Ma i dati sono tutti nelle mani di Davide Casaleggio, il quale intende darli solo al rappresentante legale del partito. Cioè a nessuno, dato che la sentenza di Cagliari ha ufficializzato la mancanza di un leader ufficiale. Ma la lite coniugale continua e si sposta da un'aula all'altra. L'ex premier Giuseppe Conte, infatti, rilancia e minaccia di ricorrere all'intervento del Garante della Privacy perché «Casaleggio è obbligato a consegnare i dati degli iscritti».

Siamo di fronte al totale fallimento di un movimento che predicava la più assoluta trasparenza, rivendicava la massima partecipazione di tutti e sbandierava la piattaforma Rousseau come una «casa di vetro» e che ora vede contendersi il nome degli iscritti - che peraltro sono dati sensibili - tra una società privata e un avvocato alla testa di una pattuglia di parlamentari.

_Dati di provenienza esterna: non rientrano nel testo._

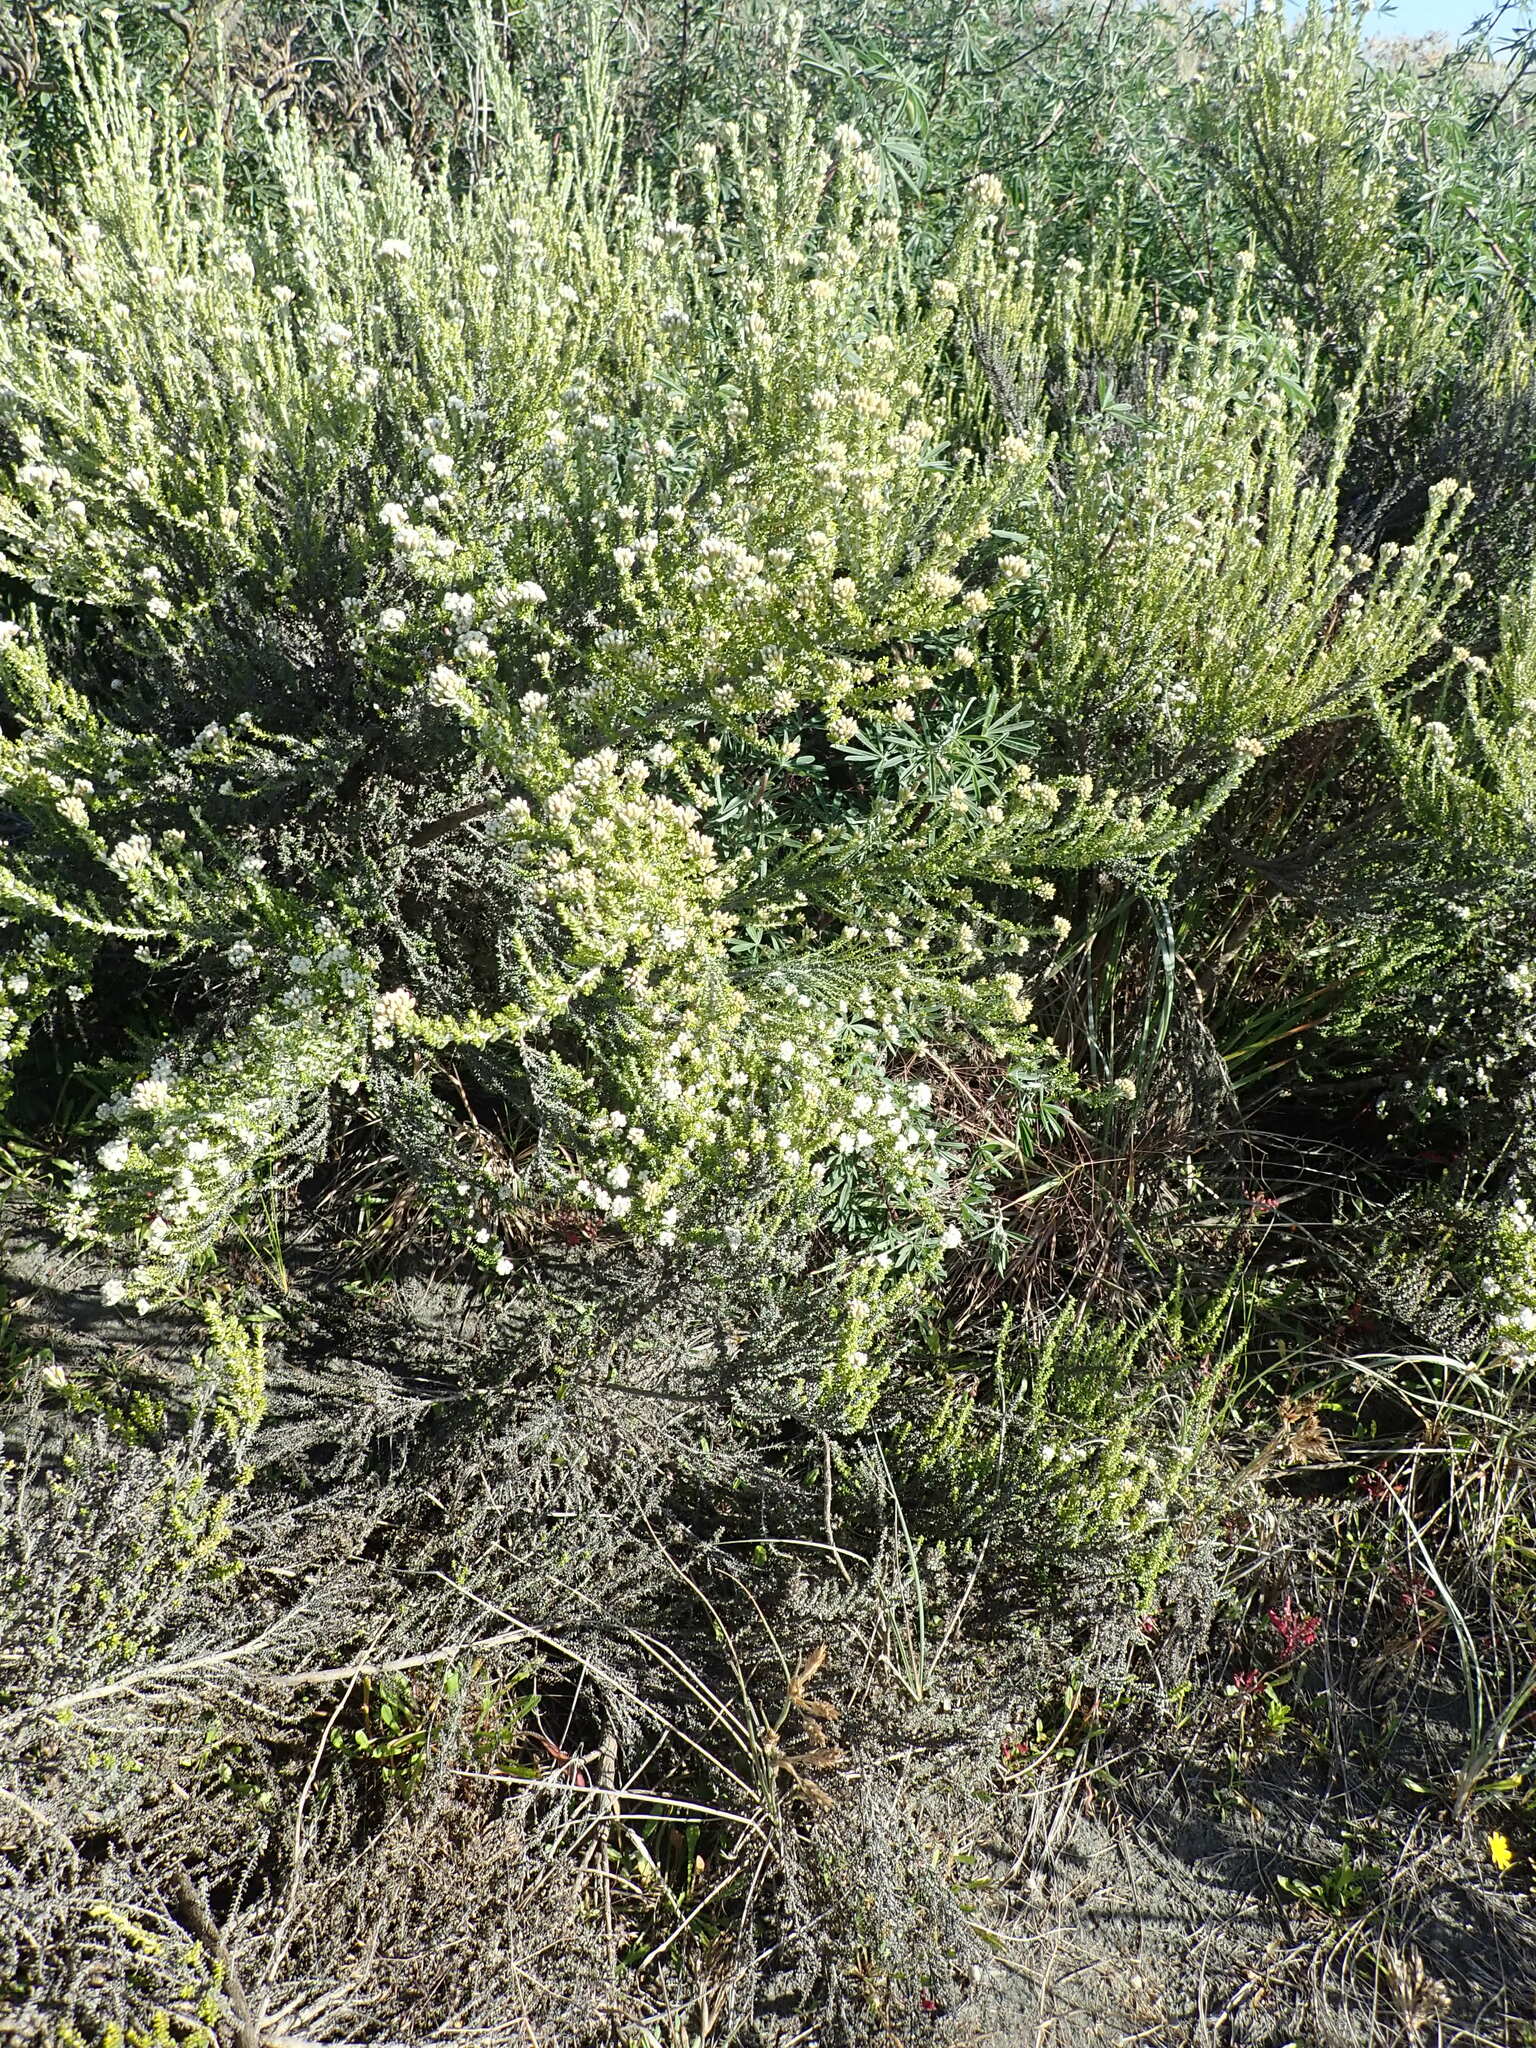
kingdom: Plantae
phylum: Tracheophyta
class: Magnoliopsida
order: Asterales
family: Asteraceae
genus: Ozothamnus
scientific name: Ozothamnus leptophyllus
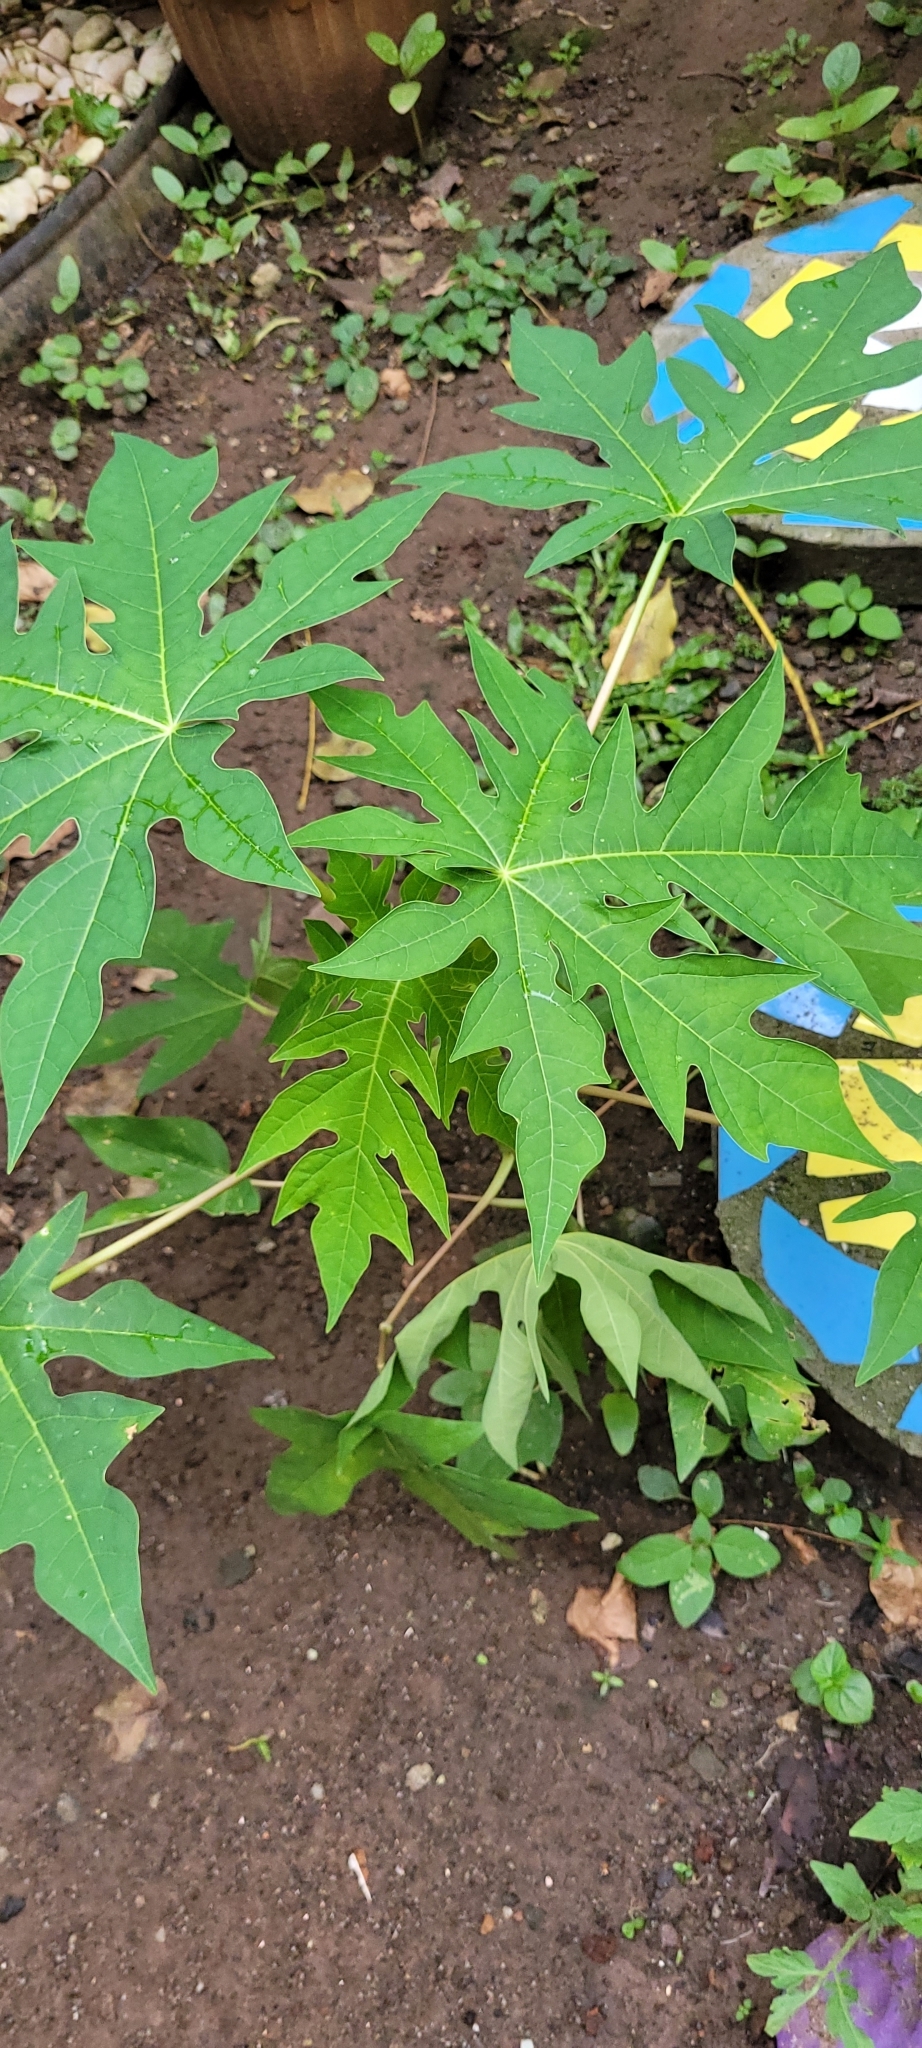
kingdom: Plantae
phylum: Tracheophyta
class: Magnoliopsida
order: Brassicales
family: Caricaceae
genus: Carica
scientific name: Carica papaya
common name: Papaya
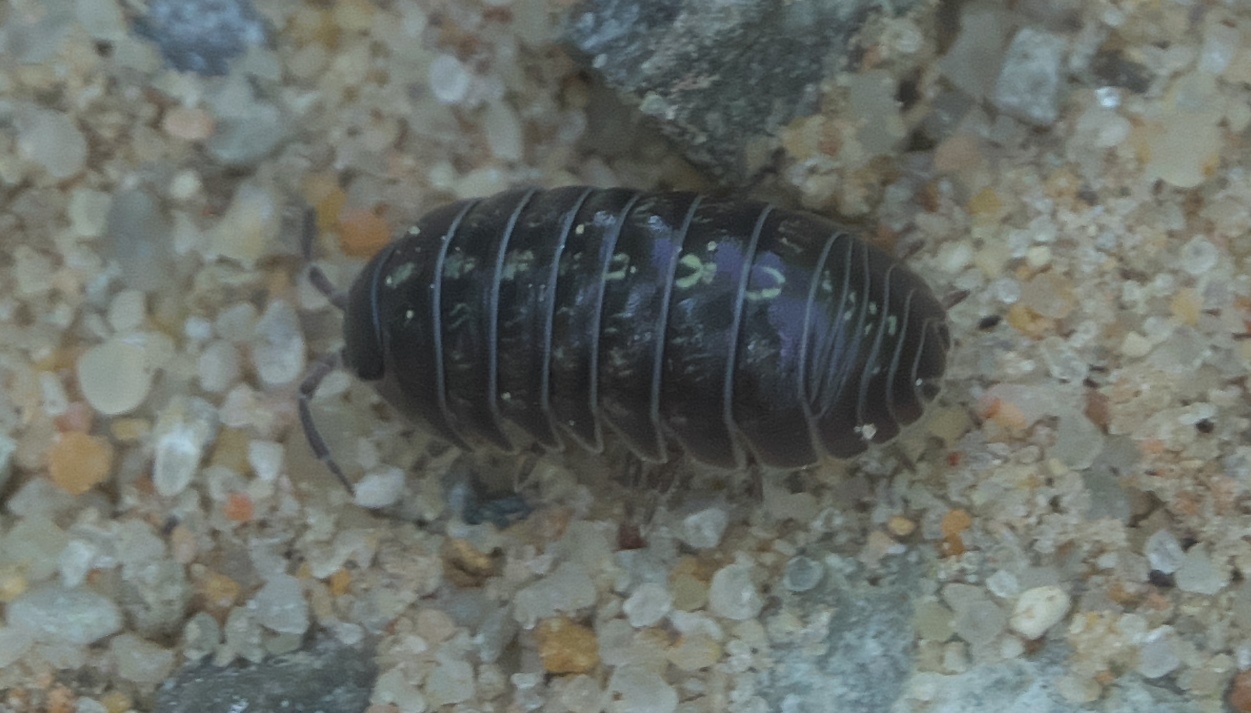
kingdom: Animalia
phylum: Arthropoda
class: Malacostraca
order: Isopoda
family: Armadillidiidae
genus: Armadillidium
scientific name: Armadillidium vulgare
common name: Common pill woodlouse
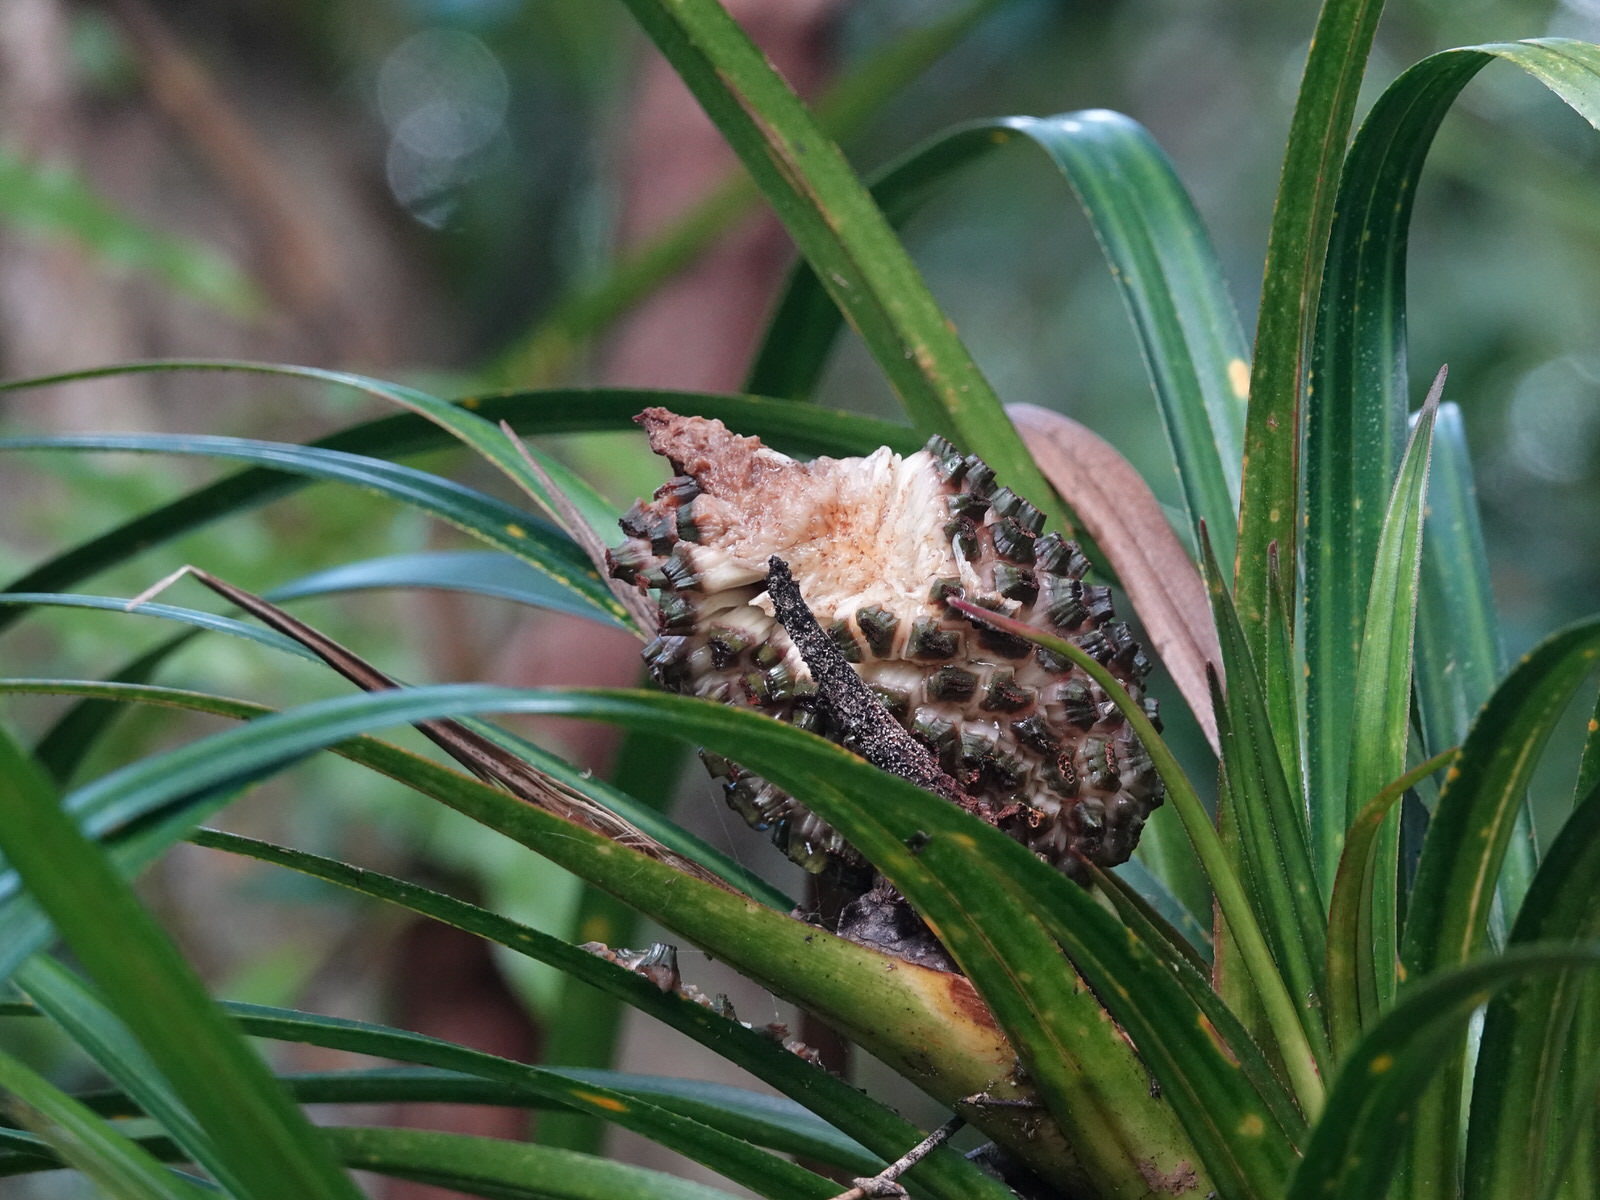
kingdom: Plantae
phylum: Tracheophyta
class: Liliopsida
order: Pandanales
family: Pandanaceae
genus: Freycinetia
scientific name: Freycinetia banksii
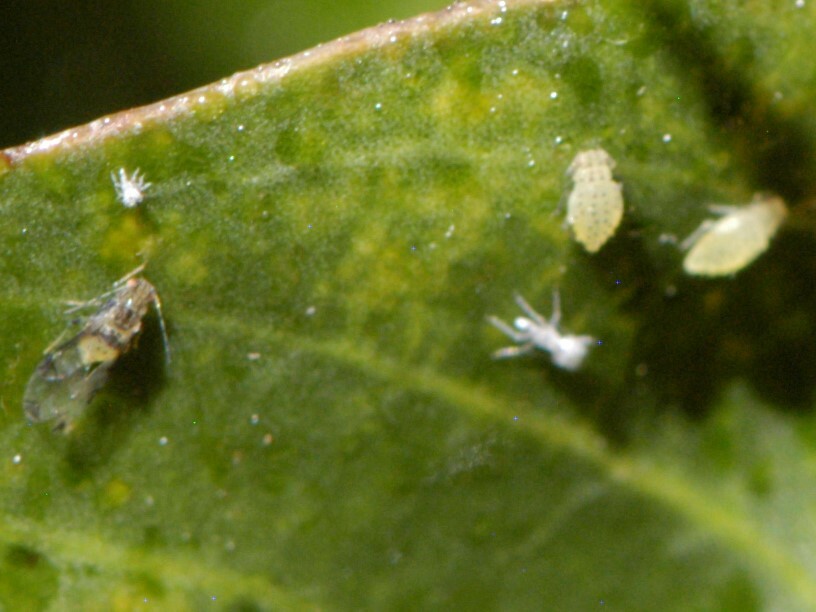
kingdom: Animalia
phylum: Arthropoda
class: Insecta
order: Hemiptera
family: Aphididae
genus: Sarucallis
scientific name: Sarucallis kahawaluokalani
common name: Crapemyrtle aphid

E basterebbe già questa bega da cortile per decretare il definitivo tracollo della parabola grillina. Ma c'è di più: siamo di fronte all'implosione dell'utopia della democrazia diretta per come l'avevano intesa i Casaleggio, prima il padre e poi il figlio. Cioè l'idea che una azienda privata possa creare una infrastruttura tecnologica in grado di sostituire i tradizionali meccanismi democratici. Il risultato è sotto gli occhi di tutti: non li sostituisce ma, più prosaicamente, li gestisce. E quel database con tutti i nomi di chi ha creduto, tanto da iscriversi, alla tragicommedia grillina non è solo uno strumento politico, nell'era dei dati è un vero e proprio tesoretto economico. Lo sa bene Davide Casaleggio, che è ancora in attesa di recuperare quei famosi 450mila euro che i suoi parlamentari non hanno mai versato a Rousseau. A pensar male si fa peccato ma spesso ci si azzecca, diceva Andreotti: vuoi vedere che quei 450mila euro sono proprio il prezzo che il Movimento 5 Stelle deve pagare per avere la propria libertà? Storpiando Franco Battiato: i grillini saranno anche figli delle stelle ma, soprattutto, sono pronipoti di sua maestà il denaro.